● **Requirement**:
Copy the records that follow exactly, leaving nothing out.

● **Collected data**:
■ ■ ■ ■

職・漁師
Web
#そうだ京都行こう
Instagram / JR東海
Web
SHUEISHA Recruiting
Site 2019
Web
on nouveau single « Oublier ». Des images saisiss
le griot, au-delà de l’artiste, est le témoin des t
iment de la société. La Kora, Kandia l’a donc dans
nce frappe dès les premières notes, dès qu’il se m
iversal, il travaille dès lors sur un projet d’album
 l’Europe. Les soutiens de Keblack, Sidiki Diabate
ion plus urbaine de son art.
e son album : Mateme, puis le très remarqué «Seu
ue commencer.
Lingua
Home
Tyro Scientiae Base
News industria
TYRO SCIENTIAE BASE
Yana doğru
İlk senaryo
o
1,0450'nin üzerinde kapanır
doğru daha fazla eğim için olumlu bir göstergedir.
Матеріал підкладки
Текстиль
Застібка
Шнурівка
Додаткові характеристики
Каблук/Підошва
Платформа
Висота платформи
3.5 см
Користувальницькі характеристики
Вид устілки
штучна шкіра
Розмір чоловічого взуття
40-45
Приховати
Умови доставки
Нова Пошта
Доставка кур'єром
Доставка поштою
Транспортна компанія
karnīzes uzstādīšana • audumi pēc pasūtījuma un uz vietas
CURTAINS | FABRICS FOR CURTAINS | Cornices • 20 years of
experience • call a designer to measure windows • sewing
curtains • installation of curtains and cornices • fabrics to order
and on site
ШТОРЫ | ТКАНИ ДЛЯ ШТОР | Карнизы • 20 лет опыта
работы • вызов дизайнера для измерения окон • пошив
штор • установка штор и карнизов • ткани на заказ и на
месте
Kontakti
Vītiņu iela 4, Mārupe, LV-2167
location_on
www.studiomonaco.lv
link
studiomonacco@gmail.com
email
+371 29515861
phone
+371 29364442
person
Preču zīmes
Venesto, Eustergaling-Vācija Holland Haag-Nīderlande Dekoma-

■ ■ ■ ■

● **Solution**:
職・漁師
Web
#そうだ京都行こう
Instagram / JR東海
Web
SHUEISHA Recruiting
Site 2019
Web
on nouveau single « Oublier ». Des images saisiss
le griot, au-delà de l’artiste, est le témoin des t
iment de la société. La Kora, Kandia l’a donc dans
nce frappe dès les premières notes, dès qu’il se m
iversal, il travaille dès lors sur un projet d’album
 l’Europe. Les soutiens de Keblack, Sidiki Diabate
ion plus urbaine de son art.
e son album : Mateme, puis le très remarqué «Seu
ue commencer.
Lingua
Home
Tyro Scientiae Base
News industria
TYRO SCIENTIAE BASE
Yana doğru
İlk senaryo
o
1,0450'nin üzerinde kapanır
doğru daha fazla eğim için olumlu bir göstergedir.
Матеріал підкладки
Текстиль
Застібка
Шнурівка
Додаткові характеристики
Каблук/Підошва
Платформа
Висота платформи
3.5 см
Користувальницькі характеристики
Вид устілки
штучна шкіра
Розмір чоловічого взуття
40-45
Приховати
Умови доставки
Нова Пошта
Доставка кур'єром
Доставка поштою
Транспортна компанія
karnīzes uzstādīšana • audumi pēc pasūtījuma un uz vietas
CURTAINS | FABRICS FOR CURTAINS | Cornices • 20 years of
experience • call a designer to measure windows • sewing
curtains • installation of curtains and cornices • fabrics to order
and on site
ШТОРЫ | ТКАНИ ДЛЯ ШТОР | Карнизы • 20 лет опыта
работы • вызов дизайнера для измерения окон • пошив
штор • установка штор и карнизов • ткани на заказ и на
месте
Kontakti
Vītiņu iela 4, Mārupe, LV-2167
location_on
www.studiomonaco.lv
link
studiomonacco@gmail.com
email
+371 29515861
phone
+371 29364442
person
Preču zīmes
Venesto, Eustergaling-Vācija Holland Haag-Nīderlande Dekoma-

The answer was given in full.